§ **Your instructions**
Return the entries below word for word; no images should appear in the copy.

§ **Data to examine**
-- Opening Marker --

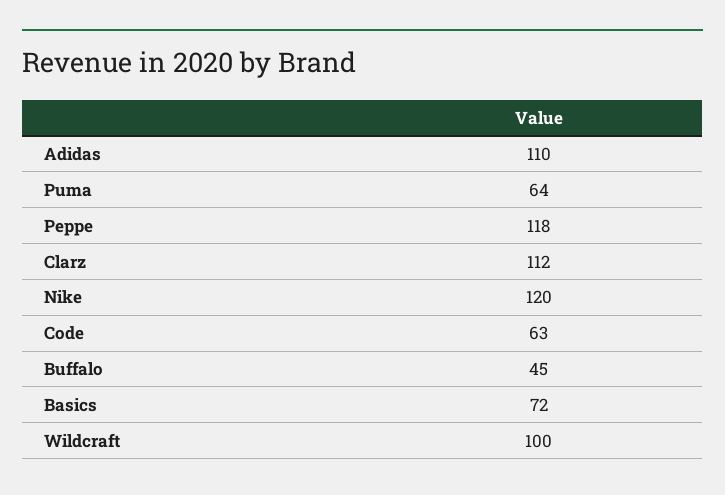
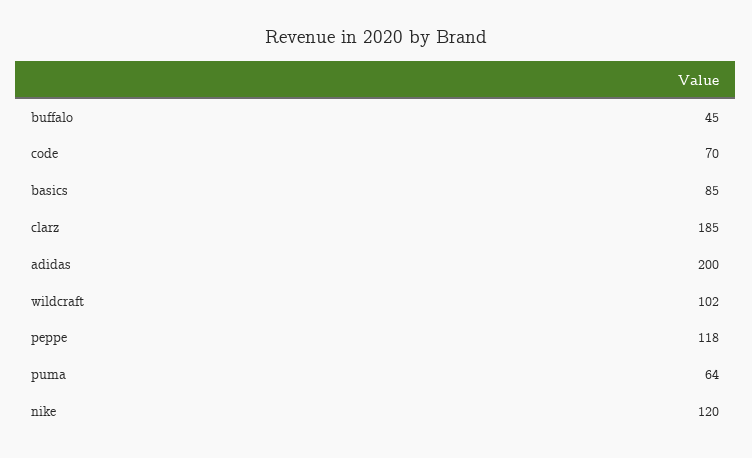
  {
-   "Adidas": 110,
+   "Adidas": 200,
    "Puma": 64,
    "Peppe": 118,
-   "Clarz": 112,
+   "Clarz": 185,
    "Nike": 120,
-   "Code": 63,
+   "Code": 70,
    "Buffalo": 45,
-   "Basics": 72,
+   "Basics": 85,
-   "Wildcraft": 100
+   "Wildcraft": 102
  }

-- Closing Marker --

§ **Finished task**
  {
-   "Adidas": 110,
+   "Adidas": 200,
    "Puma": 64,
    "Peppe": 118,
-   "Clarz": 112,
+   "Clarz": 185,
    "Nike": 120,
-   "Code": 63,
+   "Code": 70,
    "Buffalo": 45,
-   "Basics": 72,
+   "Basics": 85,
-   "Wildcraft": 100
+   "Wildcraft": 102
  }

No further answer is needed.